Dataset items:
· · · · ·

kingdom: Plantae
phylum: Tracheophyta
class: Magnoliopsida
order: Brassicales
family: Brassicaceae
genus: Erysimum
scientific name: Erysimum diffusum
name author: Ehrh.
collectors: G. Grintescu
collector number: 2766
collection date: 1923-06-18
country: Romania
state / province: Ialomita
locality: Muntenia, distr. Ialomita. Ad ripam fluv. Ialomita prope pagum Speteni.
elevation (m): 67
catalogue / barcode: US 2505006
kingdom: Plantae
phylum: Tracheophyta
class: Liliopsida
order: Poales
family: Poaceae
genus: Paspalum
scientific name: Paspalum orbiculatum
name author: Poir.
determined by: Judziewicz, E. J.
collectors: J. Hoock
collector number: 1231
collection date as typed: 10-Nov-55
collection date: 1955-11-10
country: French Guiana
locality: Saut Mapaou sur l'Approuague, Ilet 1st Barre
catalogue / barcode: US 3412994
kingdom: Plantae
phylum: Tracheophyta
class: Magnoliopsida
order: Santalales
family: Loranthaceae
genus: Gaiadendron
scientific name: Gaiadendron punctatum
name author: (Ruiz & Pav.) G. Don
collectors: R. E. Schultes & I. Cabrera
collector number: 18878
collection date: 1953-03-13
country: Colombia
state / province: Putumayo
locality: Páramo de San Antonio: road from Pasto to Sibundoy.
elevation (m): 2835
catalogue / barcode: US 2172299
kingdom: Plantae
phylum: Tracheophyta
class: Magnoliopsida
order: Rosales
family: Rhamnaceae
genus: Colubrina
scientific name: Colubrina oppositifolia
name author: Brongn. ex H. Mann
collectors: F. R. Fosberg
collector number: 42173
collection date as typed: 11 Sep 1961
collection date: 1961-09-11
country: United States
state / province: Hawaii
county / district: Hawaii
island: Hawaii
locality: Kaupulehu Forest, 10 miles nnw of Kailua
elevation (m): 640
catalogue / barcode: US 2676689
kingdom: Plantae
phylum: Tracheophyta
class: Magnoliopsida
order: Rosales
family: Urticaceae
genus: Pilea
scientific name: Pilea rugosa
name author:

· · · · ·

Write out every line of the items above, keeping each character unchanged.

kingdom: Plantae
phylum: Tracheophyta
class: Magnoliopsida
order: Brassicales
family: Brassicaceae
genus: Erysimum
scientific name: Erysimum diffusum
name author: Ehrh.
collectors: G. Grintescu
collector number: 2766
collection date: 1923-06-18
country: Romania
state / province: Ialomita
locality: Muntenia, distr. Ialomita. Ad ripam fluv. Ialomita prope pagum Speteni.
elevation (m): 67
catalogue / barcode: US 2505006
kingdom: Plantae
phylum: Tracheophyta
class: Liliopsida
order: Poales
family: Poaceae
genus: Paspalum
scientific name: Paspalum orbiculatum
name author: Poir.
determined by: Judziewicz, E. J.
collectors: J. Hoock
collector number: 1231
collection date as typed: 10-Nov-55
collection date: 1955-11-10
country: French Guiana
locality: Saut Mapaou sur l'Approuague, Ilet 1st Barre
catalogue / barcode: US 3412994
kingdom: Plantae
phylum: Tracheophyta
class: Magnoliopsida
order: Santalales
family: Loranthaceae
genus: Gaiadendron
scientific name: Gaiadendron punctatum
name author: (Ruiz & Pav.) G. Don
collectors: R. E. Schultes & I. Cabrera
collector number: 18878
collection date: 1953-03-13
country: Colombia
state / province: Putumayo
locality: Páramo de San Antonio: road from Pasto to Sibundoy.
elevation (m): 2835
catalogue / barcode: US 2172299
kingdom: Plantae
phylum: Tracheophyta
class: Magnoliopsida
order: Rosales
family: Rhamnaceae
genus: Colubrina
scientific name: Colubrina oppositifolia
name author: Brongn. ex H. Mann
collectors: F. R. Fosberg
collector number: 42173
collection date as typed: 11 Sep 1961
collection date: 1961-09-11
country: United States
state / province: Hawaii
county / district: Hawaii
island: Hawaii
locality: Kaupulehu Forest, 10 miles nnw of Kailua
elevation (m): 640
catalogue / barcode: US 2676689
kingdom: Plantae
phylum: Tracheophyta
class: Magnoliopsida
order: Rosales
family: Urticaceae
genus: Pilea
scientific name: Pilea rugosa
name author:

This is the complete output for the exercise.